Write out, exactly and only, the lines that run from the top of the records to the line with "Table 2. Summary". Include both ends; exclude pictures.

DATA SUPPLIED START

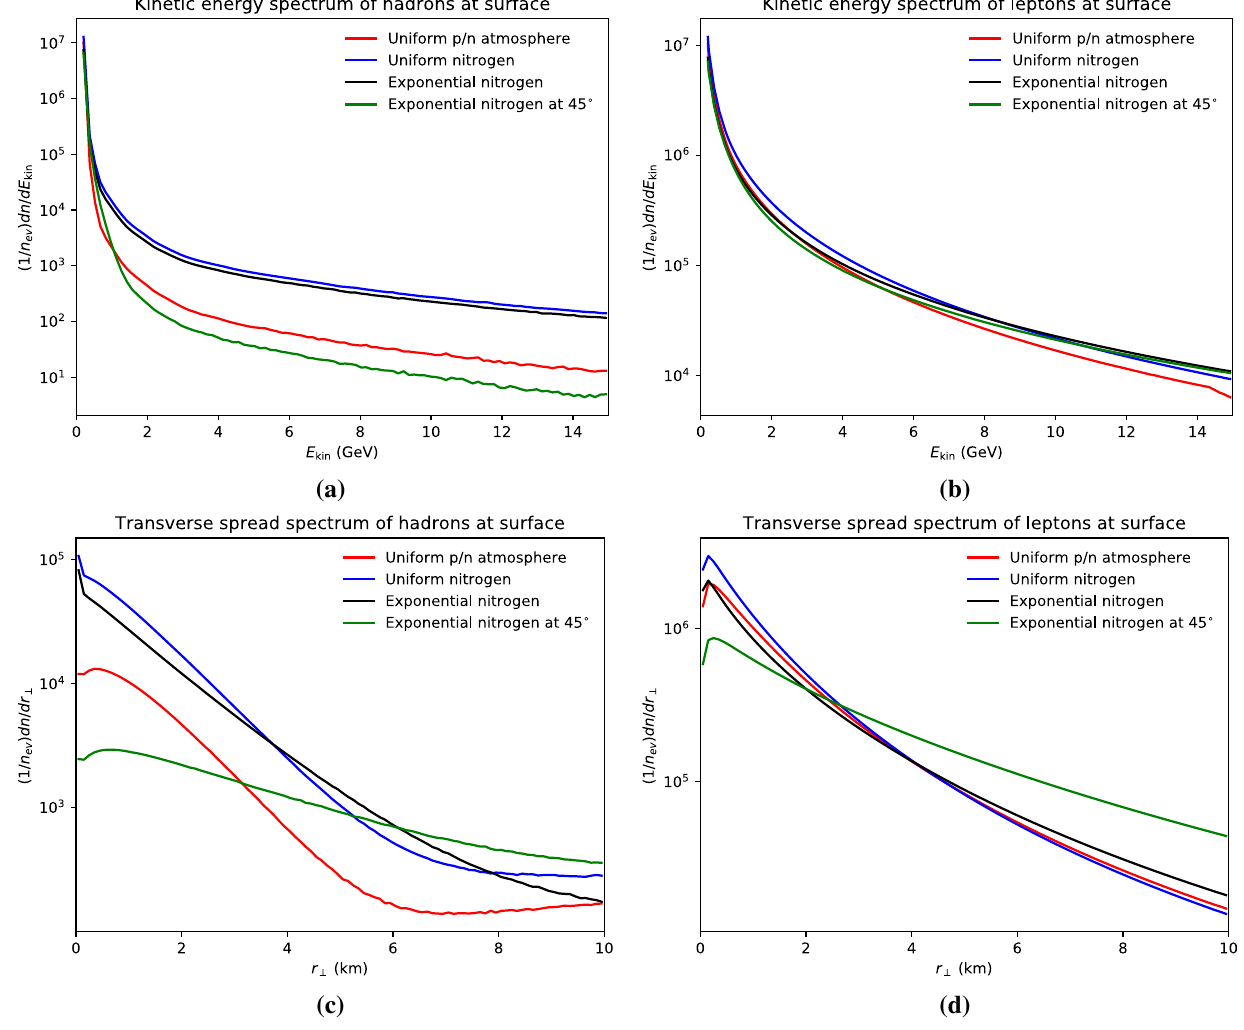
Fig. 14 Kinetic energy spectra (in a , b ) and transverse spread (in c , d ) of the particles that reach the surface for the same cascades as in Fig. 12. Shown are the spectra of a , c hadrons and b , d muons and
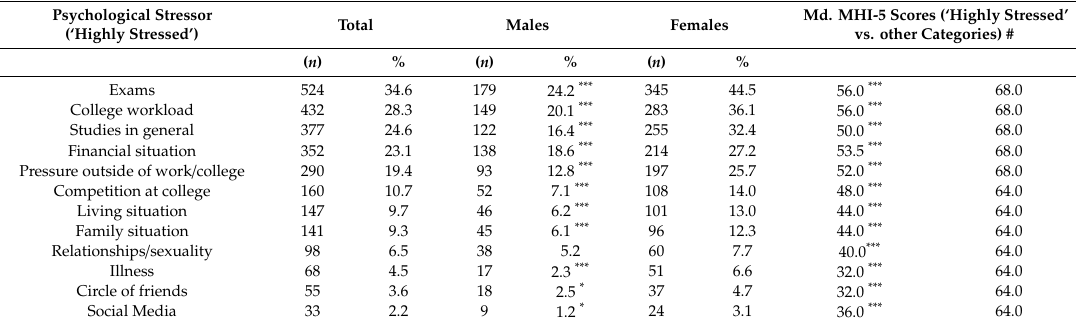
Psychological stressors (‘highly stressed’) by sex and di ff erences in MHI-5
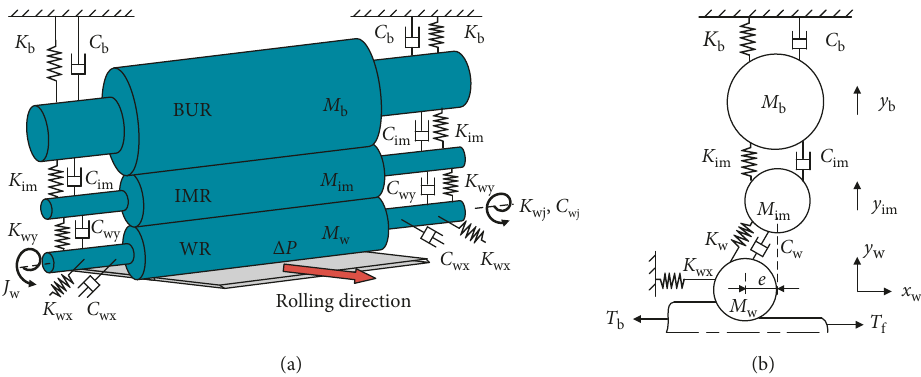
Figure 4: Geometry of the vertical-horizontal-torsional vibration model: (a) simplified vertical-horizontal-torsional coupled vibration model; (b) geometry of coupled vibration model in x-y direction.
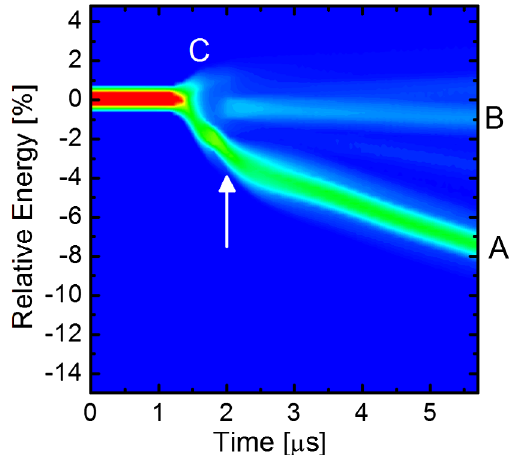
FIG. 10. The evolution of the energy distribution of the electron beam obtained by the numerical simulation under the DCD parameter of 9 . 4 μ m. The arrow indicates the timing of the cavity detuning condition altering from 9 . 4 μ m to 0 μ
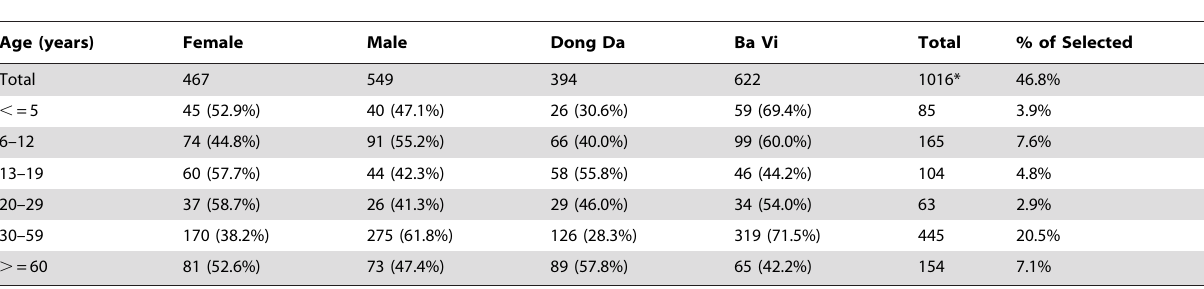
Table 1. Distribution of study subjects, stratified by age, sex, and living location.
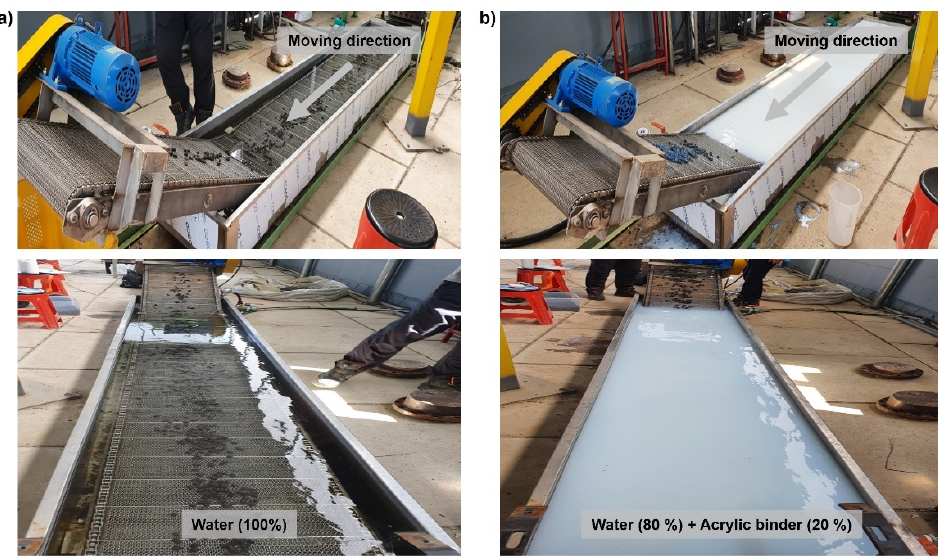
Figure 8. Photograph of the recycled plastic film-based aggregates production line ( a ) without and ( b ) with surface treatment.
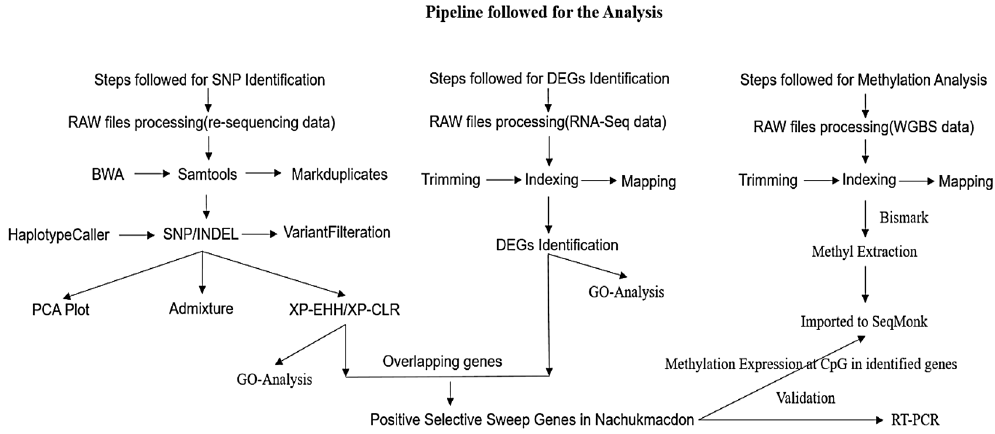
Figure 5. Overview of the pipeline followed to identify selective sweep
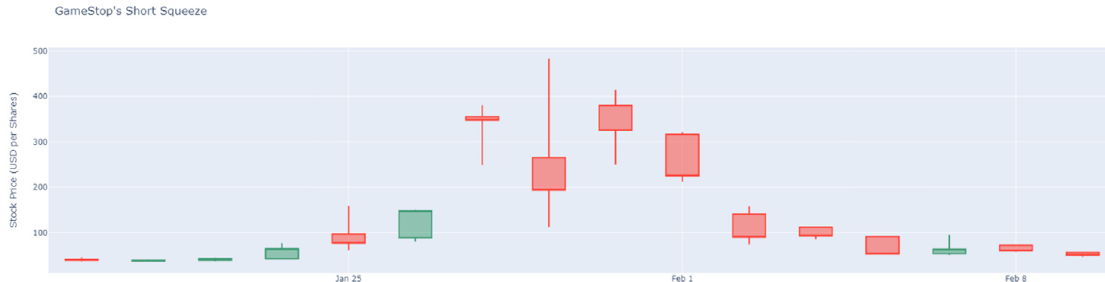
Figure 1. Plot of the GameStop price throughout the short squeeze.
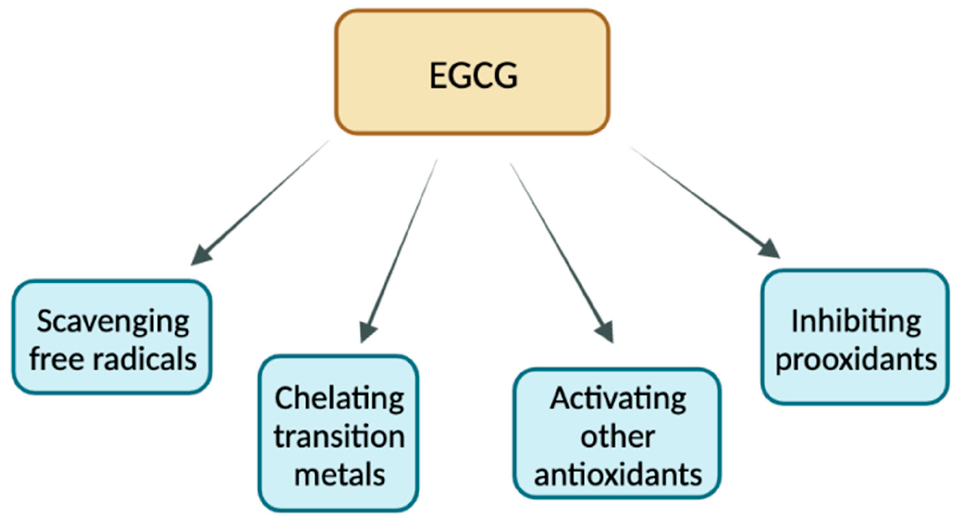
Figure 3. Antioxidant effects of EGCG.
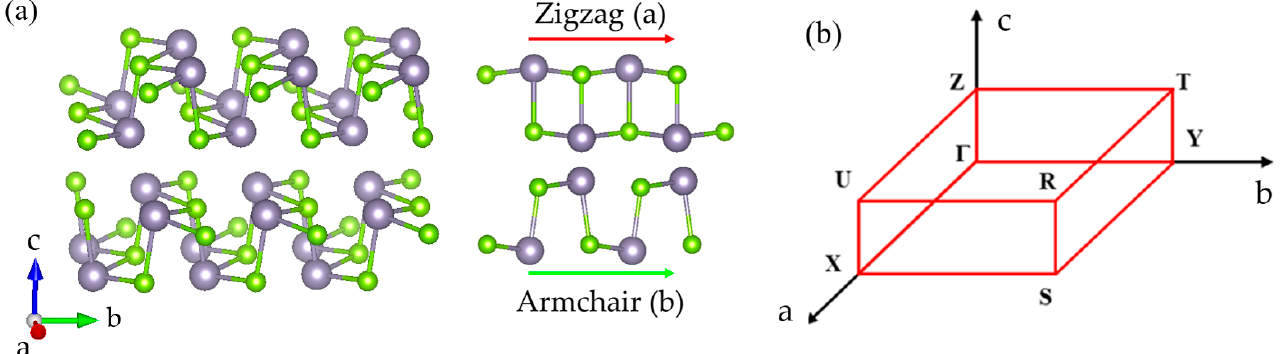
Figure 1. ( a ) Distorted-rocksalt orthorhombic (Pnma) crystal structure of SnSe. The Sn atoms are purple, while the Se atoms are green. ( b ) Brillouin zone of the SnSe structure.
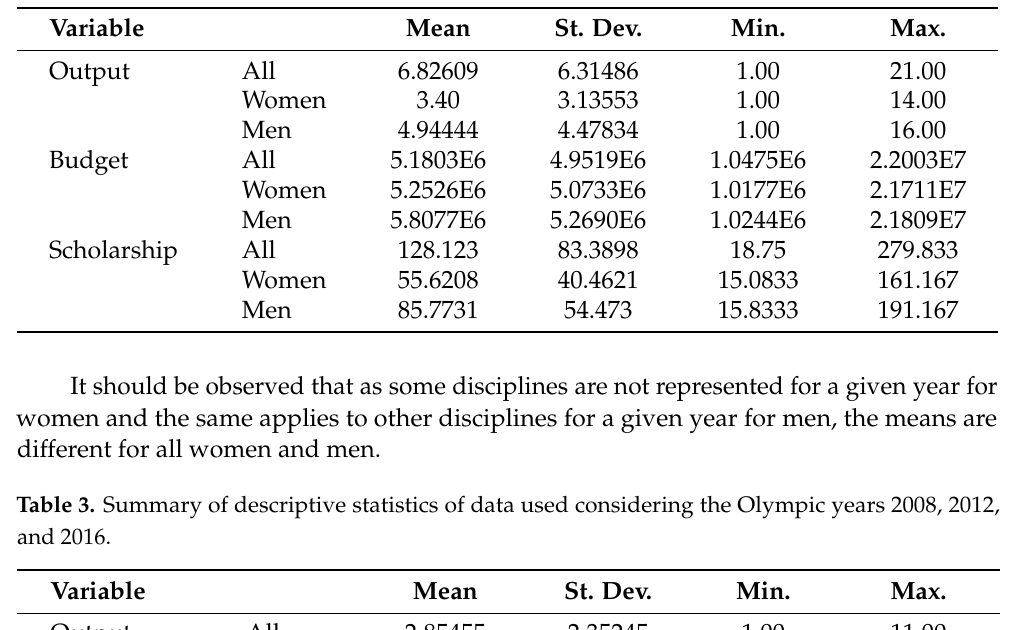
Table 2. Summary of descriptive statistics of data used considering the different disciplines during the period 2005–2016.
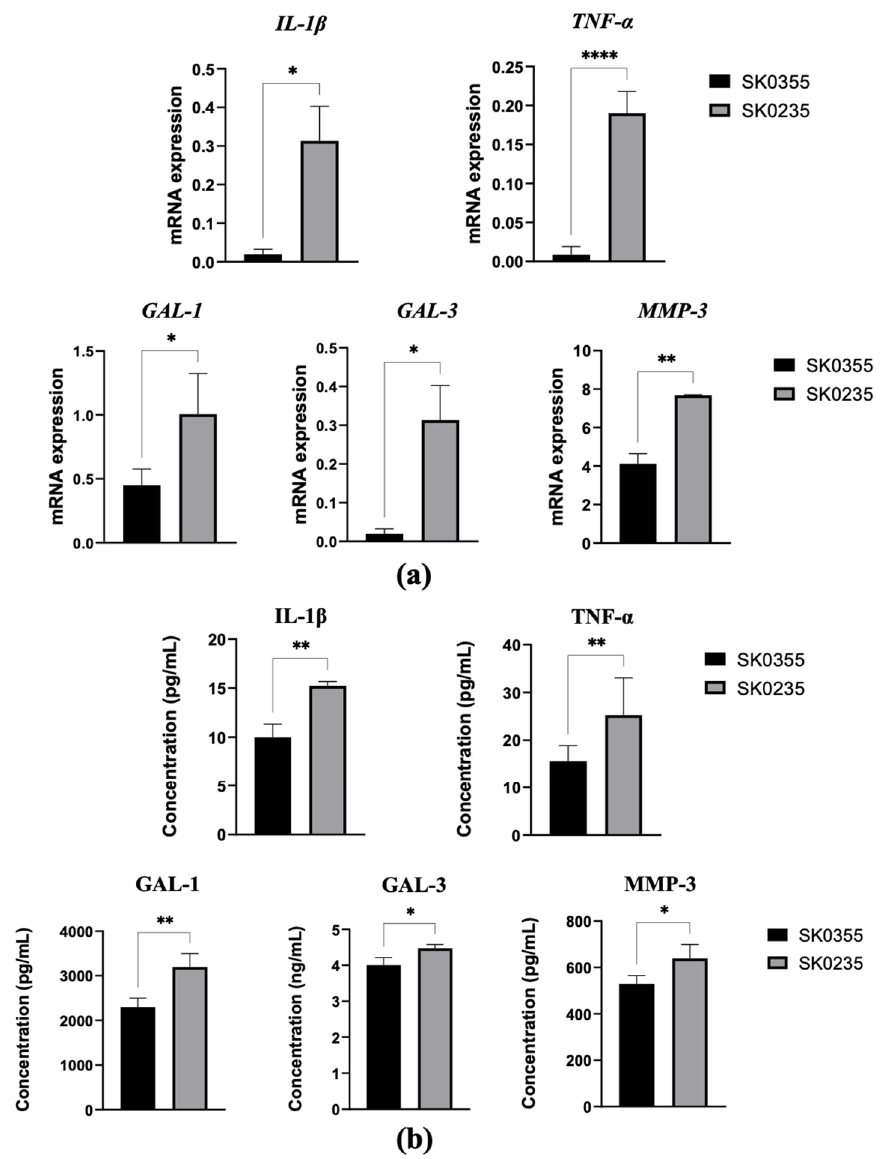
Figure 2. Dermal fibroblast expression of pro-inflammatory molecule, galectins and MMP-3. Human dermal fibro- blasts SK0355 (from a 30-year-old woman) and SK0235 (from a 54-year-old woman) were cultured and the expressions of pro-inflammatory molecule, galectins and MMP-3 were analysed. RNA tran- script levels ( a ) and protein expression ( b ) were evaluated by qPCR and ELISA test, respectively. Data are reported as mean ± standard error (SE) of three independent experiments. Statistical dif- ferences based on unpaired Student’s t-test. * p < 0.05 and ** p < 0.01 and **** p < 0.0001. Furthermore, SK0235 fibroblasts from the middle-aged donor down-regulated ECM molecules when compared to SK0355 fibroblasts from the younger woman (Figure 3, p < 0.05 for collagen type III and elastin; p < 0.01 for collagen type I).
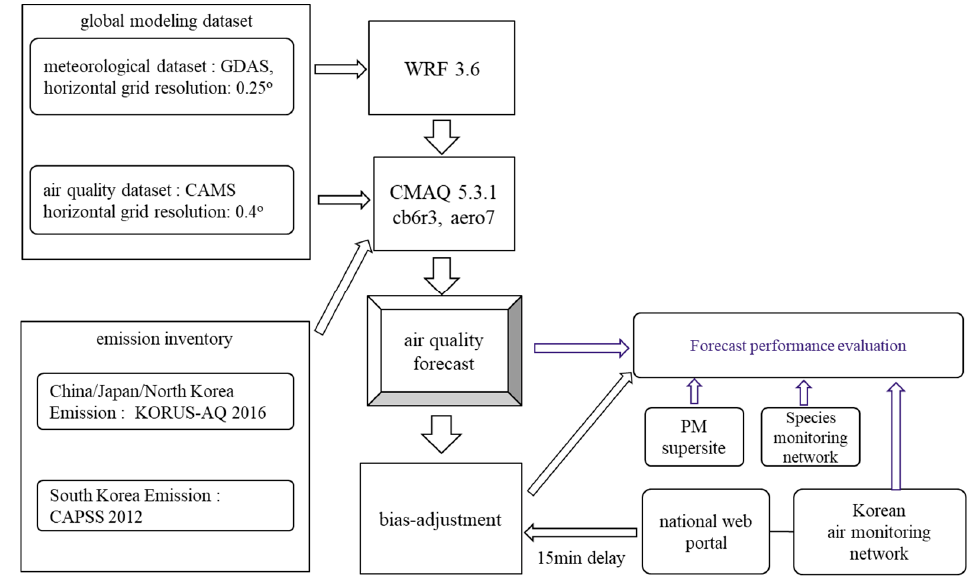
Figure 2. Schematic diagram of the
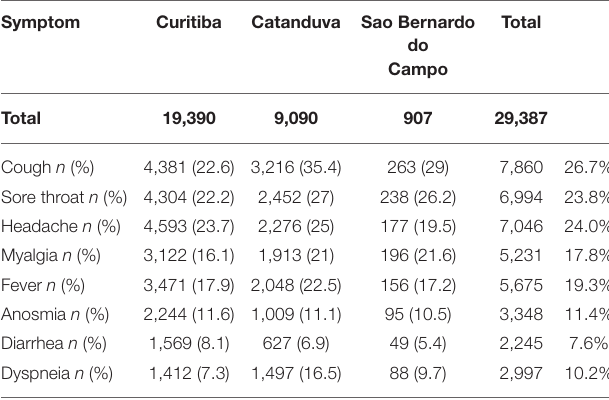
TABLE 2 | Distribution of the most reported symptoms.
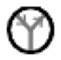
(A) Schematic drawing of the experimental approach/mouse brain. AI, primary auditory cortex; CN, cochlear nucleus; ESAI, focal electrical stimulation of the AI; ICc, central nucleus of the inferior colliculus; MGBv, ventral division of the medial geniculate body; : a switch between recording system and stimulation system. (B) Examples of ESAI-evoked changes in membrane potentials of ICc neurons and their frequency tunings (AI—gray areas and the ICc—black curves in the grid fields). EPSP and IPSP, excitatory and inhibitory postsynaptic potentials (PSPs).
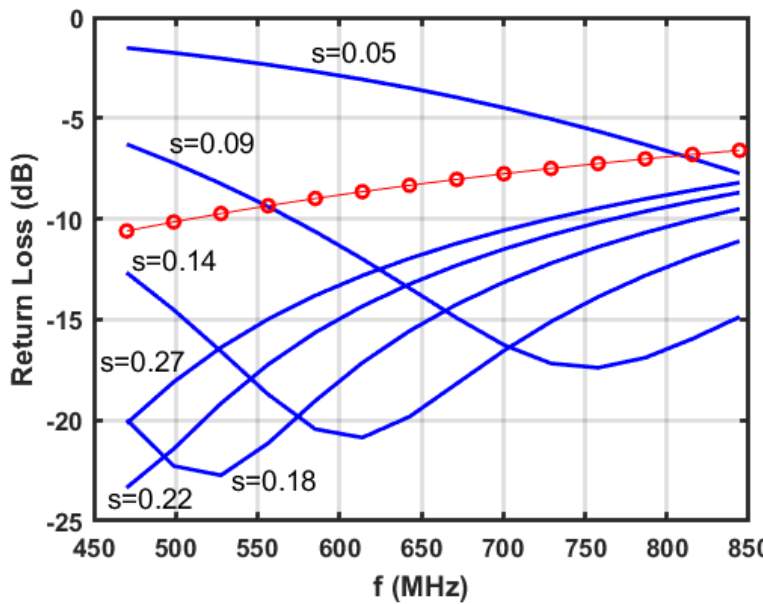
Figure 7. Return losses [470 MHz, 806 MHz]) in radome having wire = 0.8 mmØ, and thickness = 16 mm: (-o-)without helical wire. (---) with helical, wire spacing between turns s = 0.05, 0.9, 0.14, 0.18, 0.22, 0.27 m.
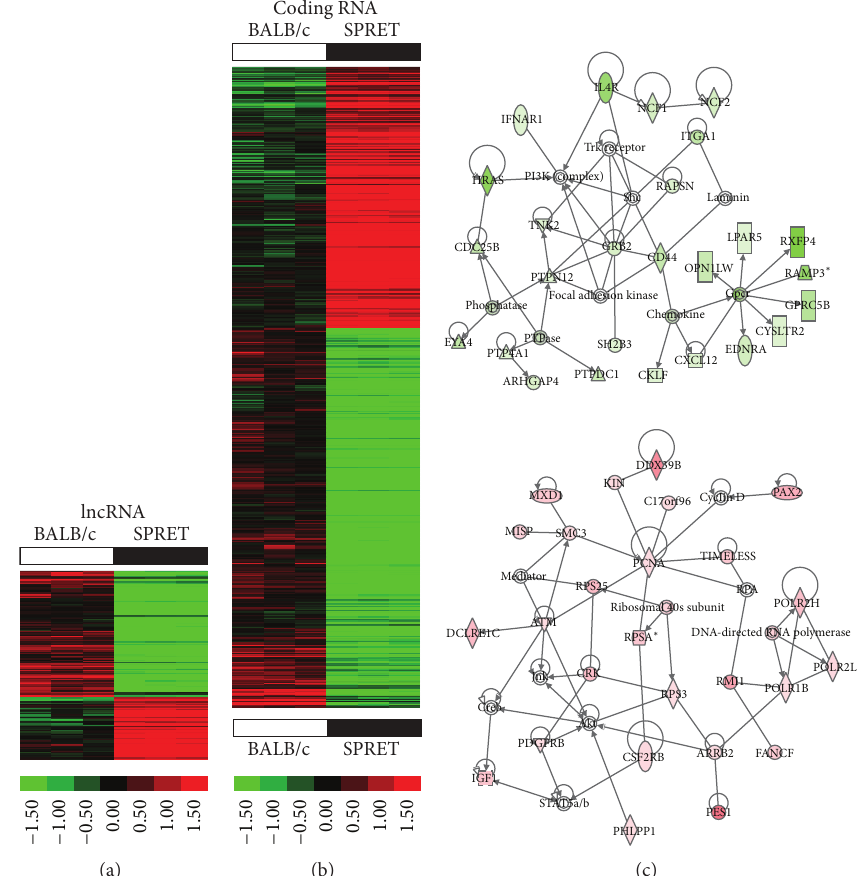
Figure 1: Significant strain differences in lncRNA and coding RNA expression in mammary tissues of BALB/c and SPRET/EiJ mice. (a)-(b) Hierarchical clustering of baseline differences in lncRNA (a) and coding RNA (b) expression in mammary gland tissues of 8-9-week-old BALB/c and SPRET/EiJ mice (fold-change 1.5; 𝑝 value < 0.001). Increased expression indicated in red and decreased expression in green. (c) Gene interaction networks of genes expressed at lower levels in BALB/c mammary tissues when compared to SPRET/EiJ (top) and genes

DATA SUPPLIED END

EXPECTED OUTPUT:
Fig. 14 Kinetic energy spectra (in a , b ) and transverse spread (in c , d ) of the particles that reach the surface for the same cascades as in Fig. 12. Shown are the spectra of a , c hadrons and b , d muons and
Psychological stressors (‘highly stressed’) by sex and di ff erences in MHI-5
Figure 4: Geometry of the vertical-horizontal-torsional vibration model: (a) simplified vertical-horizontal-torsional coupled vibration model; (b) geometry of coupled vibration model in x-y direction.
FIG. 10. The evolution of the energy distribution of the electron beam obtained by the numerical simulation under the DCD parameter of 9 . 4 μ m. The arrow indicates the timing of the cavity detuning condition altering from 9 . 4 μ m to 0 μ
Table 1. Distribution of study subjects, stratified by age, sex, and living location.
Figure 8. Photograph of the recycled plastic film-based aggregates production line ( a ) without and ( b ) with surface treatment.
Figure 5. Overview of the pipeline followed to identify selective sweep
Figure 1. Plot of the GameStop price throughout the short squeeze.
Figure 3. Antioxidant effects of EGCG.
Figure 1. ( a ) Distorted-rocksalt orthorhombic (Pnma) crystal structure of SnSe. The Sn atoms are purple, while the Se atoms are green. ( b ) Brillouin zone of the SnSe structure.
Table 2. Summary of descriptive statistics of data used considering the different disciplines during the period 2005–2016.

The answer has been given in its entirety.